You typically have the lowest investment risk tolerance when your capacity to absorb losses or your emotional comfort with volatility is at its weakest—often during life stages or situations where money feels “critical” rather than “optional.”

Common low‑tolerance moments

  • Near or in retirement, when you’re drawing from your portfolio and have little time to recover from big losses.
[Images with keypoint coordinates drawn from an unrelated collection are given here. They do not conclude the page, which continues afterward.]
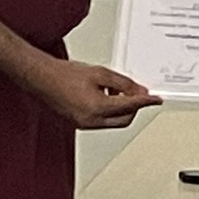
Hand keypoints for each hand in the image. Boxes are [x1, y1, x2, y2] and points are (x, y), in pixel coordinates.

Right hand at [30, 55, 157, 130]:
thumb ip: (122, 83)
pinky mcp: (80, 123)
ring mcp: (85, 124)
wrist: (42, 78)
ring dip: (121, 109)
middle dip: (133, 107)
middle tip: (135, 92)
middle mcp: (92, 121)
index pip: (130, 106)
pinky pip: (102, 121)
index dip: (145, 102)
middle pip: (124, 119)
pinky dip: (109, 111)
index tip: (155, 100)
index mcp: (97, 108)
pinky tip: (106, 96)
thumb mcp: (99, 73)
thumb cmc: (64, 74)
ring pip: (114, 121)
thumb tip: (138, 90)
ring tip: (116, 90)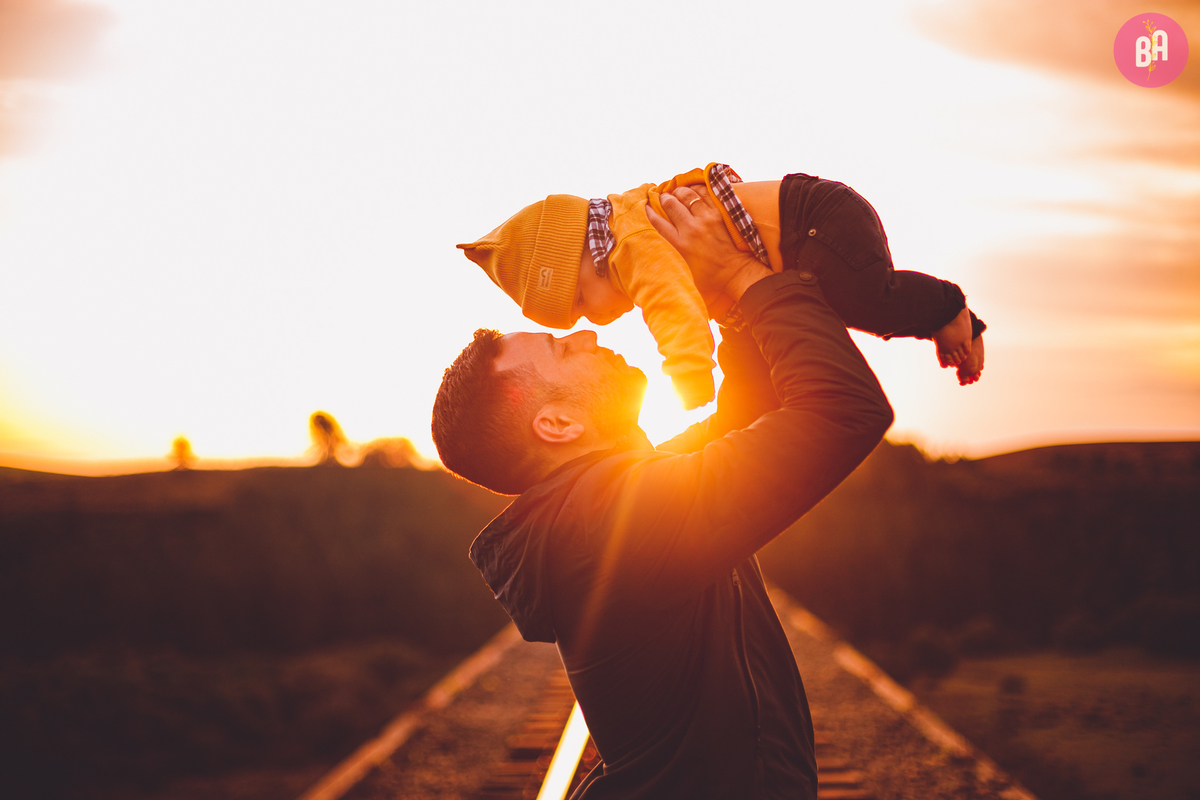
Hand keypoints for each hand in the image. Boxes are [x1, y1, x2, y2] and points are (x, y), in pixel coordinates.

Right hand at [646, 185, 770, 302]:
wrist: (736, 272)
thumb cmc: (710, 276)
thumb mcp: (685, 268)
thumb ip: (675, 254)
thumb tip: (665, 246)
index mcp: (680, 244)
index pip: (658, 222)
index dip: (649, 211)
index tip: (646, 206)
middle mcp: (690, 229)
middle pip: (670, 204)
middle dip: (663, 198)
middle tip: (663, 197)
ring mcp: (706, 219)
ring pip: (687, 195)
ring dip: (679, 191)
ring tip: (677, 192)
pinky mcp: (719, 214)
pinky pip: (705, 194)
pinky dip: (697, 189)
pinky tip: (693, 190)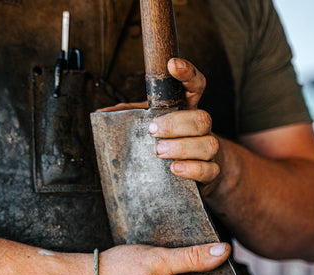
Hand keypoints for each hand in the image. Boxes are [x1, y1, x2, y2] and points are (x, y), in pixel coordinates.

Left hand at [99, 58, 220, 184]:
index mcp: (186, 109)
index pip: (195, 85)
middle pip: (203, 118)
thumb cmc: (166, 141)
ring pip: (209, 143)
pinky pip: (210, 170)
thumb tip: (103, 112)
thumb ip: (129, 116)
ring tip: (159, 151)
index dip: (187, 73)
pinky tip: (175, 169)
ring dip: (182, 147)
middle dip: (176, 124)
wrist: (190, 171)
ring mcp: (208, 148)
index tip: (172, 65)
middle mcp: (201, 127)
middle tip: (153, 130)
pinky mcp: (211, 171)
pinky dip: (193, 169)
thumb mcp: (147, 125)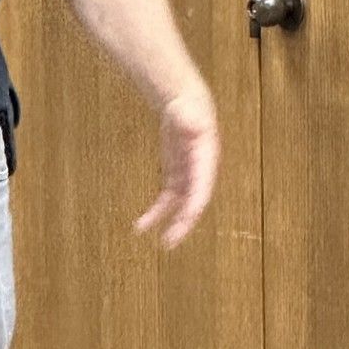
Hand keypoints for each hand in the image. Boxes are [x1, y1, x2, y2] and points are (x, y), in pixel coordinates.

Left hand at [136, 84, 219, 248]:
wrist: (187, 105)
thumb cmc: (189, 107)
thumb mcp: (188, 111)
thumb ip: (188, 120)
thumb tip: (192, 125)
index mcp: (206, 159)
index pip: (202, 186)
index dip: (196, 203)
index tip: (187, 218)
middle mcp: (200, 173)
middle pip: (193, 203)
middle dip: (184, 223)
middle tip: (172, 241)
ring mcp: (188, 177)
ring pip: (180, 207)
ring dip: (171, 224)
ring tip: (162, 243)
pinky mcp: (176, 177)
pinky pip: (167, 201)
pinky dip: (157, 213)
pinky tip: (143, 226)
People in this phase usually prioritize capital preservation over growth.
  • Right before using the money for a big goal (buying a home, tuition, starting a business), because a major drawdown could derail the plan.
  • During financial stress—job loss, unstable income, high debt, or no emergency fund—since you may literally need the money to pay bills.
  • After painful losses, when “loss aversion” is at its peak and even normal volatility feels unbearable, leading to very conservative choices.
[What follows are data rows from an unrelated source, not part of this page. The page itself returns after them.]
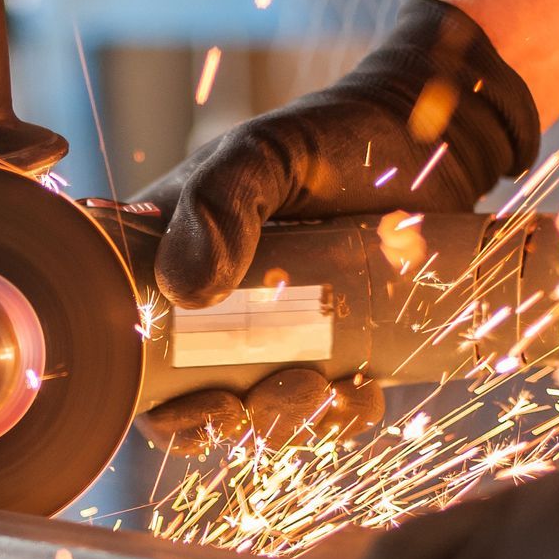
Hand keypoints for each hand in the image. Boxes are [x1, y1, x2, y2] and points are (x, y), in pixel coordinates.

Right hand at [130, 0, 540, 453]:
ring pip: (262, 414)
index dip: (160, 404)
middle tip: (266, 401)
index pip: (134, 354)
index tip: (206, 403)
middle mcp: (215, 311)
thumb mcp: (260, 154)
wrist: (424, 141)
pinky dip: (343, 415)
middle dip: (227, 422)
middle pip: (193, 403)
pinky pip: (329, 410)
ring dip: (289, 422)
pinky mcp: (335, 354)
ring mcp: (277, 338)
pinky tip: (363, 389)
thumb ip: (217, 202)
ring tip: (327, 389)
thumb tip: (185, 290)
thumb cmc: (326, 136)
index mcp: (171, 265)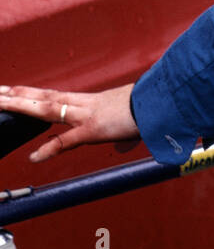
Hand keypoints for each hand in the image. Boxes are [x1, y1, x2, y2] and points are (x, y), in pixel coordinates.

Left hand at [0, 83, 140, 161]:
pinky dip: (50, 149)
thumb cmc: (152, 111)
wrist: (163, 104)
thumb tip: (123, 147)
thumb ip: (123, 137)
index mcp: (91, 102)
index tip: (13, 90)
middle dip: (17, 95)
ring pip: (47, 109)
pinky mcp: (95, 130)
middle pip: (44, 98)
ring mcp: (87, 116)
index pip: (55, 96)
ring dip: (21, 107)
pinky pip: (68, 141)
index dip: (33, 94)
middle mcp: (84, 105)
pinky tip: (34, 158)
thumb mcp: (132, 124)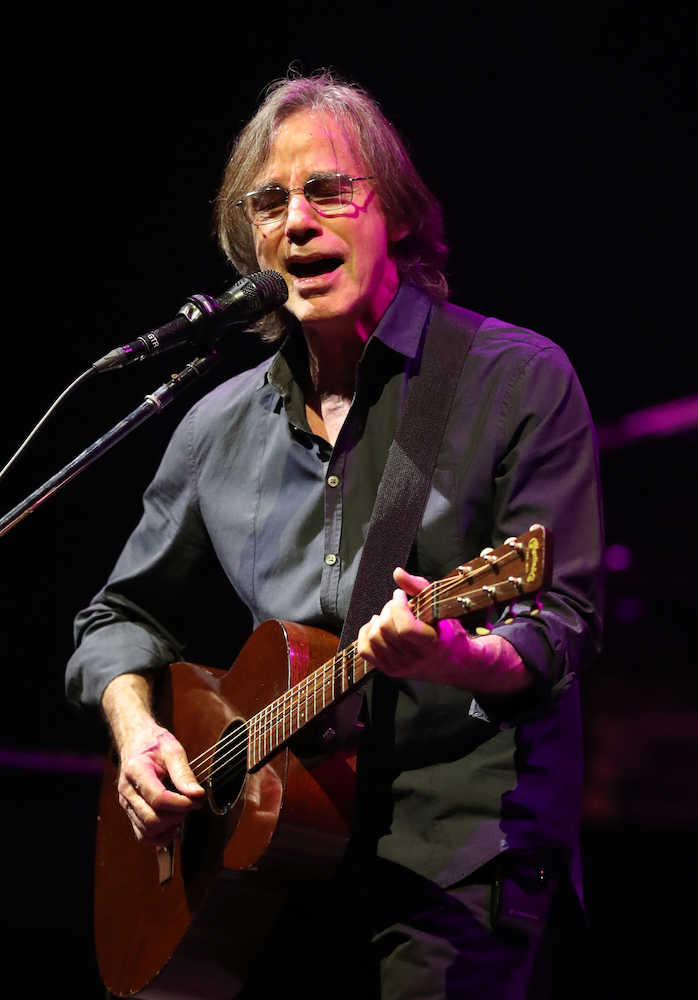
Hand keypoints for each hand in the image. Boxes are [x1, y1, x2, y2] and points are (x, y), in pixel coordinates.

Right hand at [102, 672, 204, 845]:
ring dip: (169, 828)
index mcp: (136, 770)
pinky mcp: (131, 812)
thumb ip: (184, 772)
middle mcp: (127, 791)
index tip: (198, 799)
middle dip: (177, 817)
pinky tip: (174, 827)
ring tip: (183, 813)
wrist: (136, 742)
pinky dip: (160, 837)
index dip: (181, 803)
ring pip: (146, 831)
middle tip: (192, 805)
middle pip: (151, 819)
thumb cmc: (155, 743)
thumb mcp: (172, 749)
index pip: (158, 798)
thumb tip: (198, 795)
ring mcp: (127, 804)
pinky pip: (142, 835)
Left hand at [357, 568, 531, 693]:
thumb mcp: (439, 607)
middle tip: (398, 604)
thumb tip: (397, 572)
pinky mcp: (389, 670)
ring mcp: (400, 667)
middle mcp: (415, 660)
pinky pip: (365, 650)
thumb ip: (418, 587)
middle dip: (389, 609)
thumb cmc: (447, 631)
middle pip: (386, 629)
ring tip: (390, 615)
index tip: (400, 594)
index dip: (398, 606)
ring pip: (374, 637)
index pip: (406, 628)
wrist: (452, 663)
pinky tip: (377, 625)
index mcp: (432, 645)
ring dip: (378, 620)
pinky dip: (366, 633)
Personal factors that push tolerance down

  • Lower, less stable income or thin savings, which reduce your ability to take risk without threatening day‑to‑day life.
  • Short time horizon: the sooner you need the money, the less risk you can reasonably take.
  • Limited investing knowledge or experience, which often makes swings in value feel more frightening and intolerable.
  • Very high natural risk aversion or anxiety around money, making even modest fluctuations stressful.
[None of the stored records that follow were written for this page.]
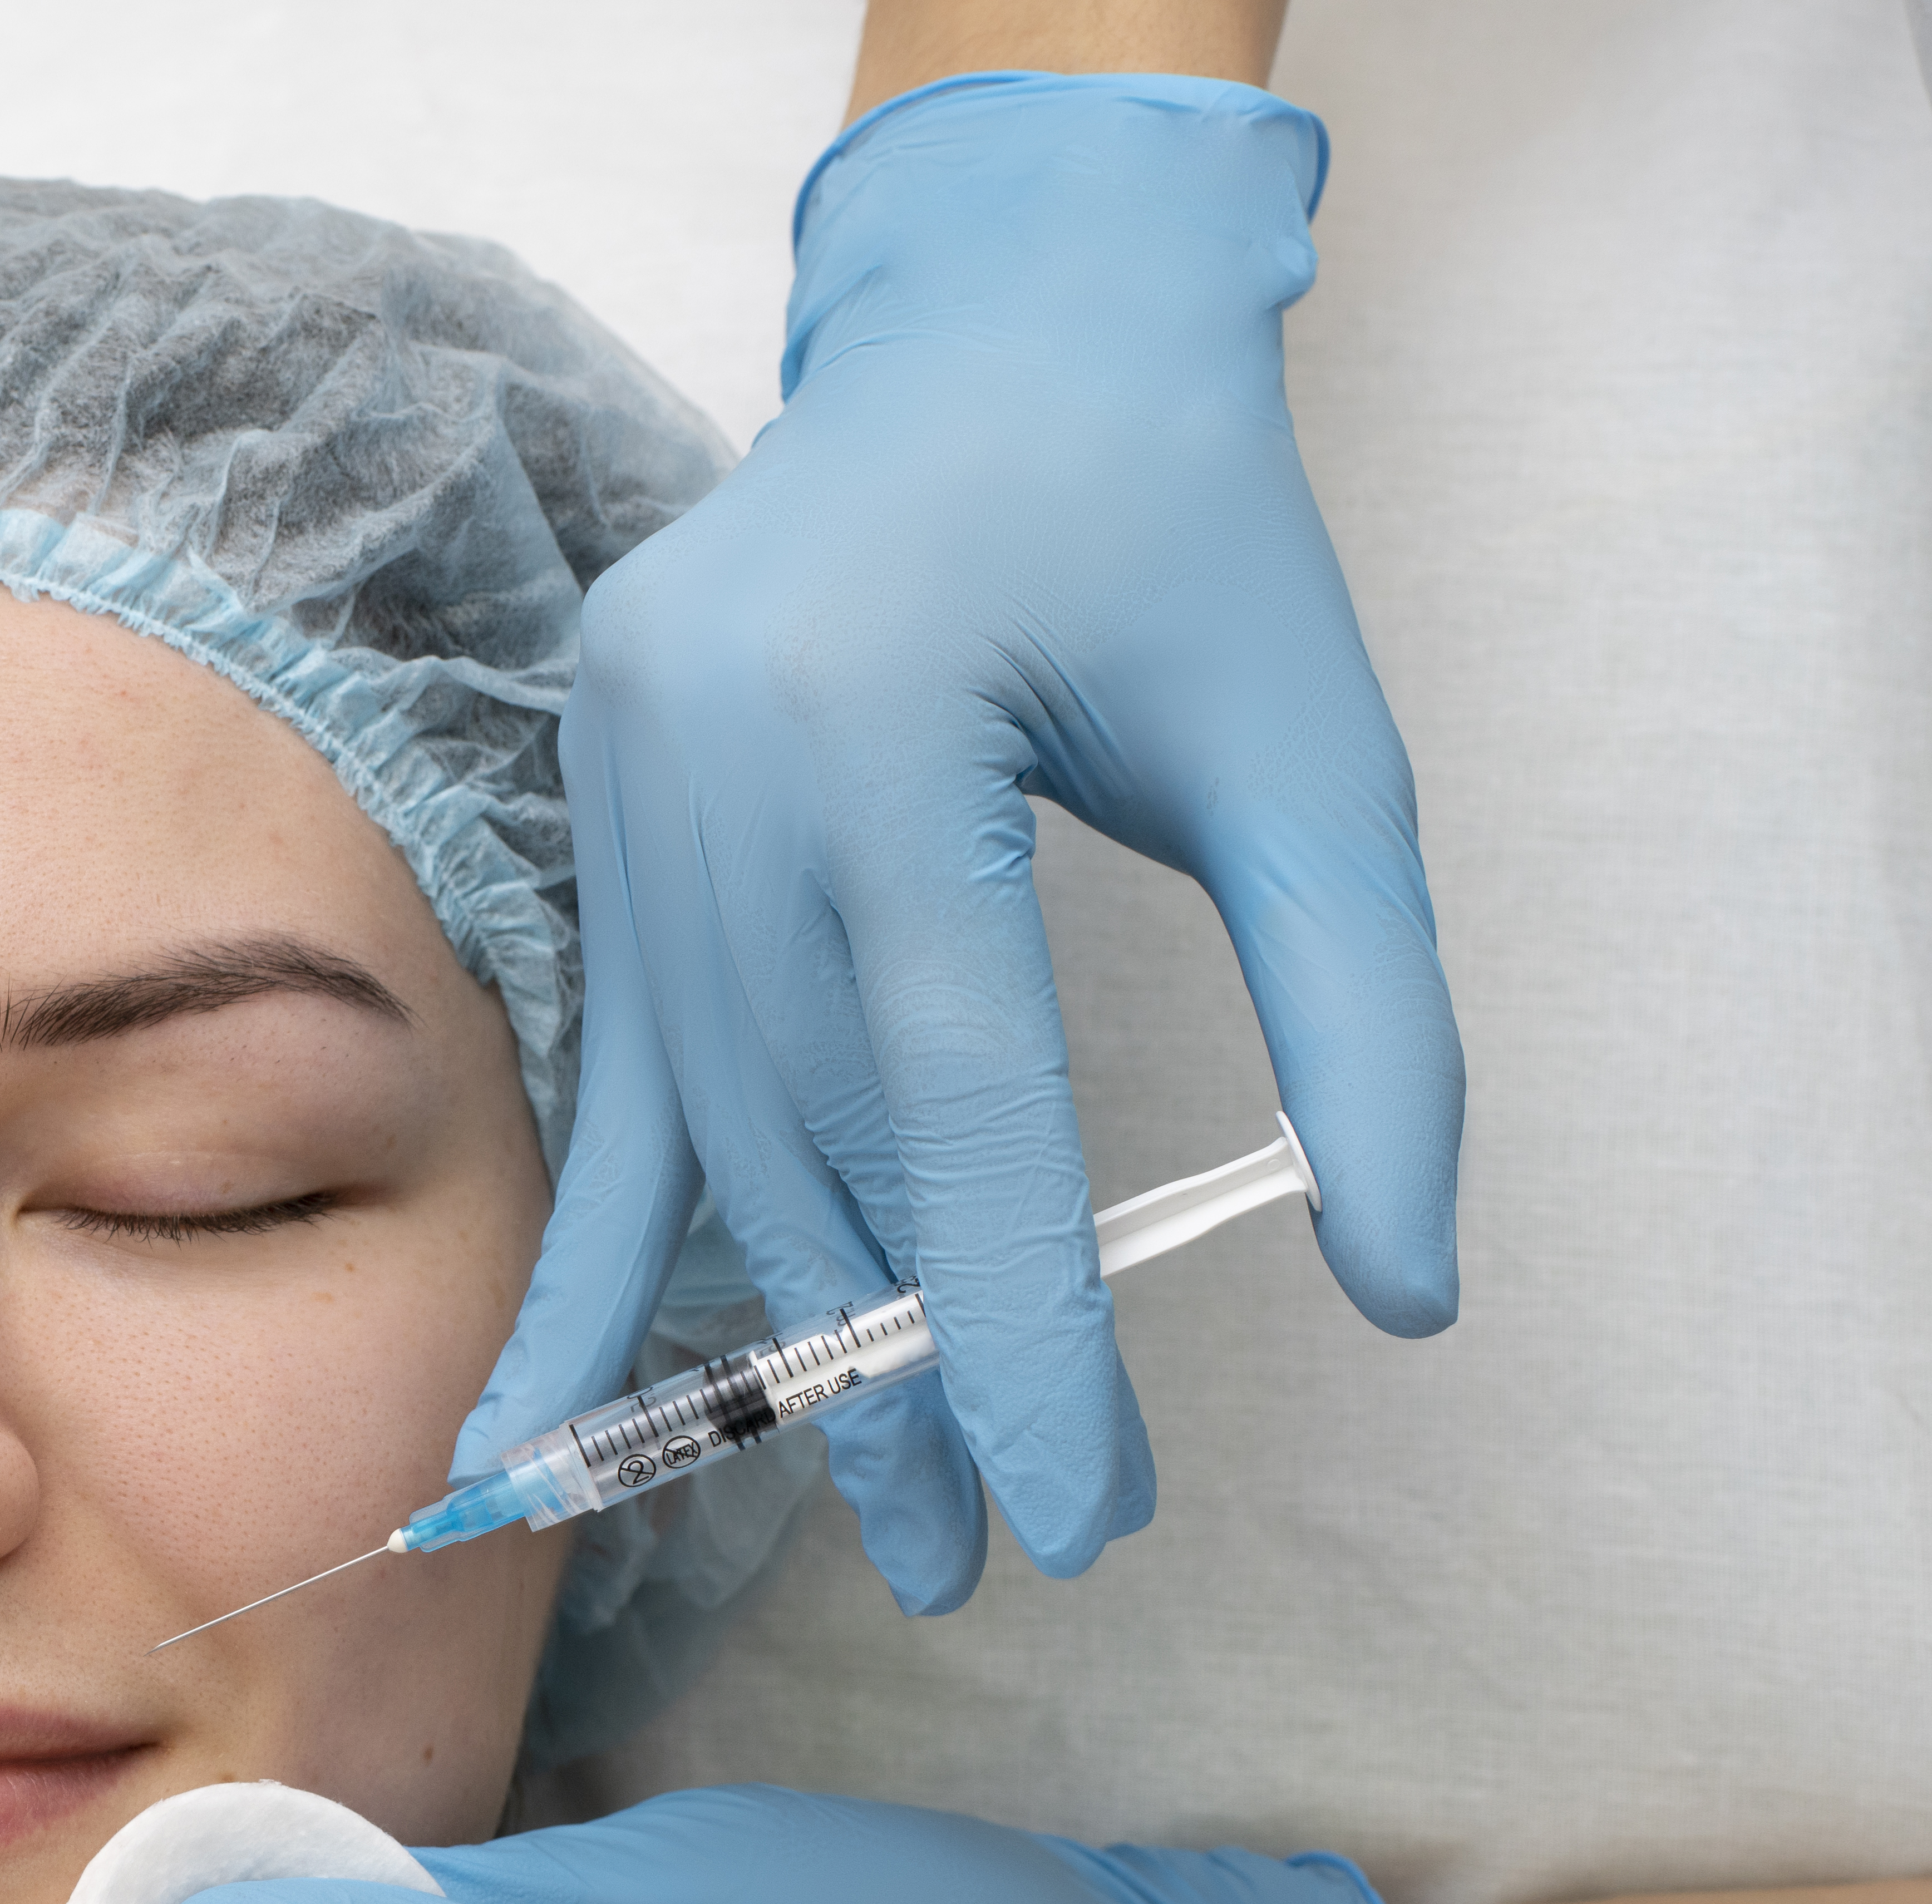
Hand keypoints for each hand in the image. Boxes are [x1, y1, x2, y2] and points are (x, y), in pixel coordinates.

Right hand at [475, 73, 1463, 1612]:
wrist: (1005, 316)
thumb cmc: (1178, 521)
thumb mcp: (1314, 757)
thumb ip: (1369, 1025)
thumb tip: (1406, 1288)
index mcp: (880, 716)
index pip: (959, 1095)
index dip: (1019, 1324)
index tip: (1078, 1508)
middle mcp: (711, 755)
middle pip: (817, 1134)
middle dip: (902, 1363)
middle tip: (970, 1559)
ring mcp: (627, 778)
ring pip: (714, 1123)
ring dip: (779, 1334)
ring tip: (862, 1516)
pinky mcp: (602, 804)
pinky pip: (620, 1078)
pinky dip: (591, 1260)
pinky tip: (525, 1428)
How to tell your tolerance is low right now

  • You lose sleep or feel physical stress when your portfolio moves a few percent.
  • You frequently check balances and feel an urge to “do something” at every bit of bad news.
  • You find yourself preferring cash and guaranteed products, even if you know they may not keep up with inflation.

Practical steps if you’re in a low‑tolerance phase

  1. Match investments to time horizon: money needed in the next 3–5 years usually belongs in safer assets.
  1. Build or shore up an emergency fund; this often increases comfort with leaving long‑term money invested.
  1. Adjust to a more conservative mix (more bonds/cash, fewer volatile stocks) and revisit annually or after big life events.
  1. Use a simple written plan so you’re not improvising decisions under stress.

TL;DR: Your lowest investment risk tolerance usually appears when money is short‑term, essential, or emotionally “fragile”—like near retirement, before big purchases, or during financial stress. In those seasons, prioritizing stability over return is normal and often wise.

Information gathered from public forums or data available on the internet and portrayed here.